**Description of the task:** The answer must be an exact copy of the records below, with every picture left out.

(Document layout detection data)
-.-.-

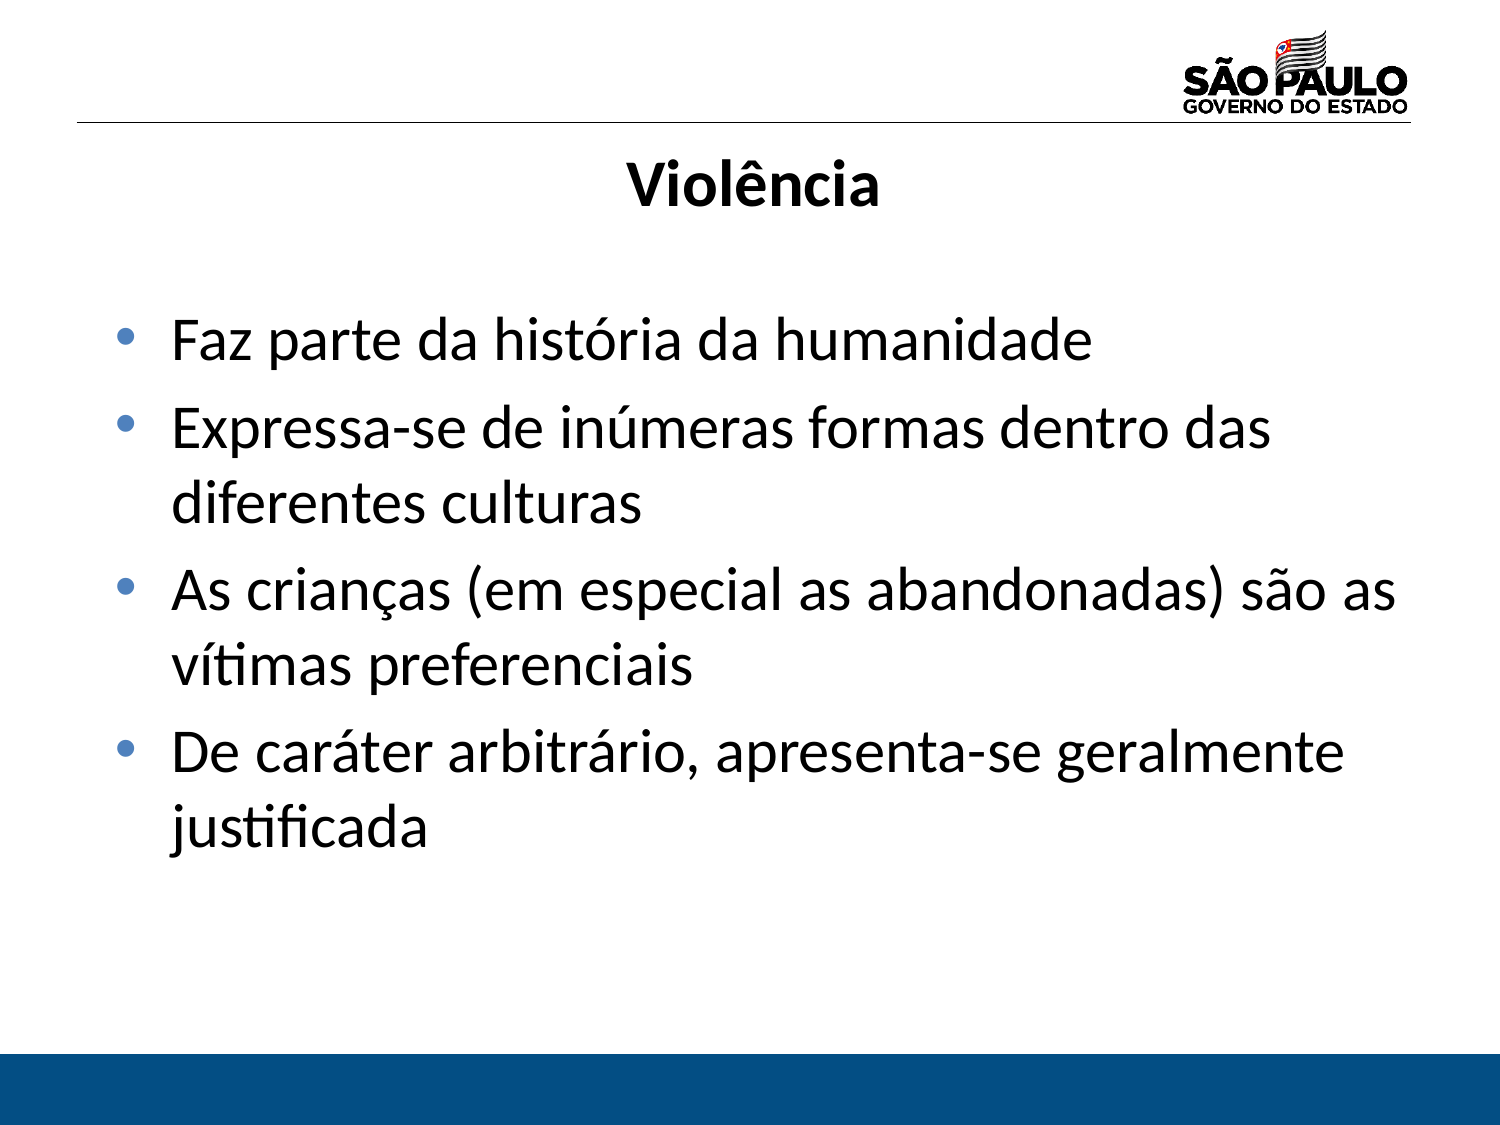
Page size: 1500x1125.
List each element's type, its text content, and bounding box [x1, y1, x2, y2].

picture [1178, 25, 1412, 118]
text_box Faz parte da história da humanidade Expressa-se de inúmeras formas dentro das diferentes culturas As crianças (em especial as abandonadas) são as vítimas preferenciais De caráter arbitrário, apresenta-se geralmente justificada [100, 290, 1425, 965]
text_box Violência [84, 132, 1424, 250]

-.-.-

**Output of the task:**
Page size: 1500x1125.
List each element's type, its text content, and bounding box [x1, y1, x2, y2].

picture [1178, 25, 1412, 118]
text_box Faz parte da história da humanidade Expressa-se de inúmeras formas dentro das diferentes culturas As crianças (em especial as abandonadas) são as vítimas preferenciais De caráter arbitrário, apresenta-se geralmente justificada [100, 290, 1425, 965]
text_box Violência [84, 132, 1424, 250]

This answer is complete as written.